The spread of crops beyond their centers of domestication represents among the most abrupt and expansive changes to biogeography throughout Earth’s history, and represents a central line of evidence supporting the “Anthropocene Epoch” hypothesis. At continental scales, the past 60 years have seen pronounced increases in the diversity of plant crops being grown on large-scale agricultural lands. Yet at a global scale, these changes have contributed to increasing homogeneity of croplands worldwide, as four crops (soy, maize, wheat, and rice) have come to dominate ~50% of Earth’s agricultural lands. Crop diversity change has been documented at global and continental scales, yet remains unclear how crop diversity change has unfolded at a country-scale, where a) the drivers of crop diversity change differ widely, and b) changes in crop diversity are likely to have detectable impacts on ecological functions such as biogeochemical cycling. We used open-access data from the United Nation’s Food and Agricultural Organisation (FAO) documenting the area cultivated for 156 crop commodity groups and 339 crop species, in order to 1) assess how crop taxonomic diversity has changed across 221 countries over the past six decades (from 1961 to 2017), and 2) evaluate the environmental drivers and consequences of these changes.
Results/Conclusions
Since 1961 the large majority of countries (195) worldwide have experienced pronounced increases in crop diversity (measured as crop species richness), with only a small number of countries (6) experiencing evidence of diversity declines. The most prominent period of diversity change occurred throughout the mid-1980s, with crop diversification commencing in 1986 on average and continuing for ~1 decade.

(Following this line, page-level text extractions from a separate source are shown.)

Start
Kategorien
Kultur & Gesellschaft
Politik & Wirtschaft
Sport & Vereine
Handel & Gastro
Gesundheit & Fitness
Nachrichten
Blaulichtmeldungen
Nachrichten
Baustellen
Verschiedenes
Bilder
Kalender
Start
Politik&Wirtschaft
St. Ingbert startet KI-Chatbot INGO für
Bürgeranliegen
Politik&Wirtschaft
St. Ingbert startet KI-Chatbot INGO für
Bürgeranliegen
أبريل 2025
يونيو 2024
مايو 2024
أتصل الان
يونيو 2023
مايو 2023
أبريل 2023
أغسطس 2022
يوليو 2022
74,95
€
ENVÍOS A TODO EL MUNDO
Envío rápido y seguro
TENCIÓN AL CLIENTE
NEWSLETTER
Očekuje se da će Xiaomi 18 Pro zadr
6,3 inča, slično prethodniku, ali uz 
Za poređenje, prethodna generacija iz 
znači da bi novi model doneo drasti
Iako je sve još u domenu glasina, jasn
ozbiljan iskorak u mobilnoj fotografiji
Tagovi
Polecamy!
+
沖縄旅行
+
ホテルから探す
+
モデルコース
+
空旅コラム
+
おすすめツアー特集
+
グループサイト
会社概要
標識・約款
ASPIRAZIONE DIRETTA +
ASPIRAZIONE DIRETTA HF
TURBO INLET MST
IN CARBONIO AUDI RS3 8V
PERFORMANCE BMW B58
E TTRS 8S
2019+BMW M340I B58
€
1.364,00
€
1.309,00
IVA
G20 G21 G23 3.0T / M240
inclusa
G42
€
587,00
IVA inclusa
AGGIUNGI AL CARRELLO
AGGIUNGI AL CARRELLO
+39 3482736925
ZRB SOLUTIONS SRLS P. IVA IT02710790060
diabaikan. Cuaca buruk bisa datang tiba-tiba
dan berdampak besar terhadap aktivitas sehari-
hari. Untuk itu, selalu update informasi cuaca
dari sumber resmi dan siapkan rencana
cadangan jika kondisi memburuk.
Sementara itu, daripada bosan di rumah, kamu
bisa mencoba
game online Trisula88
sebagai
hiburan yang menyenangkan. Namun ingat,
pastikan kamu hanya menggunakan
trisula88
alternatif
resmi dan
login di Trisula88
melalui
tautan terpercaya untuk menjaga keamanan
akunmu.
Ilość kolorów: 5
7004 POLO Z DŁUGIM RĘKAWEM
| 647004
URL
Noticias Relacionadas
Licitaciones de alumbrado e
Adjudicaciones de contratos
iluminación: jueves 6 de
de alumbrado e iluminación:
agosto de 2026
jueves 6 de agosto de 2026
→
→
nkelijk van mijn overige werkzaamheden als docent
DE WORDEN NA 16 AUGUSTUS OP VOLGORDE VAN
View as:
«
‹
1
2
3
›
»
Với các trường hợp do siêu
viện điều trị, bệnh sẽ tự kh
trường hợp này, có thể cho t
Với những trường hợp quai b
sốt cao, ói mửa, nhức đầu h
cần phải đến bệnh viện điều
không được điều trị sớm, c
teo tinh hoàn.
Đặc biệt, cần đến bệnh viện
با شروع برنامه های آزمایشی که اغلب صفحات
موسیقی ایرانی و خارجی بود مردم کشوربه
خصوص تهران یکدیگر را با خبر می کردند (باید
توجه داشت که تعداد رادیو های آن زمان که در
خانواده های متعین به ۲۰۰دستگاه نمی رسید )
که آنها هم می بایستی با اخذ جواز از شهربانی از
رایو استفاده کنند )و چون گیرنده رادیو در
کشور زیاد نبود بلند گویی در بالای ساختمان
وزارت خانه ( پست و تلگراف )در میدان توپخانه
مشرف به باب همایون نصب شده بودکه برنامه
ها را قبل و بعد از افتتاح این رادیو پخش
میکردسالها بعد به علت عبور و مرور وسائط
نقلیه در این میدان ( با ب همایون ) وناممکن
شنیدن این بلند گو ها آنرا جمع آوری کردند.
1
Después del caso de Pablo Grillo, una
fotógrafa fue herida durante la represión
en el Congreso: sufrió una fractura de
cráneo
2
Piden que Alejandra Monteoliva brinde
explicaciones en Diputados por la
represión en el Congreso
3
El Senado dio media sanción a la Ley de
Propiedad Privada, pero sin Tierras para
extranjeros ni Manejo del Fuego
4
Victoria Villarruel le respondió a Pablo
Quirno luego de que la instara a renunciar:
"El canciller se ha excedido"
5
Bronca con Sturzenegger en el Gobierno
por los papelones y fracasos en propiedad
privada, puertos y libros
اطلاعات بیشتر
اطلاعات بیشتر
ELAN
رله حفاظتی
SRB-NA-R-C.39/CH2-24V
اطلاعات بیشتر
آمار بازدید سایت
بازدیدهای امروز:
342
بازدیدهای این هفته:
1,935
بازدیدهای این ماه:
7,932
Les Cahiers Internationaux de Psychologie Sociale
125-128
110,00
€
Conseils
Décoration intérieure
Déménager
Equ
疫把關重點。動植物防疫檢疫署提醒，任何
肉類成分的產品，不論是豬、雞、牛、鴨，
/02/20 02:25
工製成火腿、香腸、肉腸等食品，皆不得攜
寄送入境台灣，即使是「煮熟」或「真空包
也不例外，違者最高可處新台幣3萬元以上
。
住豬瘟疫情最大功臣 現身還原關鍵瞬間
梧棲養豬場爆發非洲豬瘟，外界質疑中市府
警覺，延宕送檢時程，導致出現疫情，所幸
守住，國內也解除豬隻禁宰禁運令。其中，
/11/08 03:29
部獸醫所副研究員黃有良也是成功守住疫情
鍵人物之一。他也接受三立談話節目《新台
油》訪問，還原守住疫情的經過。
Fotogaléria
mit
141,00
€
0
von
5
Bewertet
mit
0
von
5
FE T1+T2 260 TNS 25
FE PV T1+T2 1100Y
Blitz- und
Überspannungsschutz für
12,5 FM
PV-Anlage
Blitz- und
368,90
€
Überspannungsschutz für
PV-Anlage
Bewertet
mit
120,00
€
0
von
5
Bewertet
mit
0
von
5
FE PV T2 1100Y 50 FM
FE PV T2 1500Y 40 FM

However, the timing and duration of these changes differs widely across countries. Cluster and multivariate analyses further indicate that the mid-1980s marks a time where the composition of countries’ agricultural lands shift drastically. Specifically, while country-level crop diversity generally increases during the 1980s, this also marks a time where countries become markedly more similar in their crop composition. Country-scale changes in crop diversity were only weakly associated with environmental and land-use change, instead suggesting socio-economic factors are more likely driving patterns. Yet stronger links between crop composition and certain environmental indicators (namely, nitrogen-based fertilizer applications) suggest these changes have a pronounced impact on large-scale biogeochemical processes.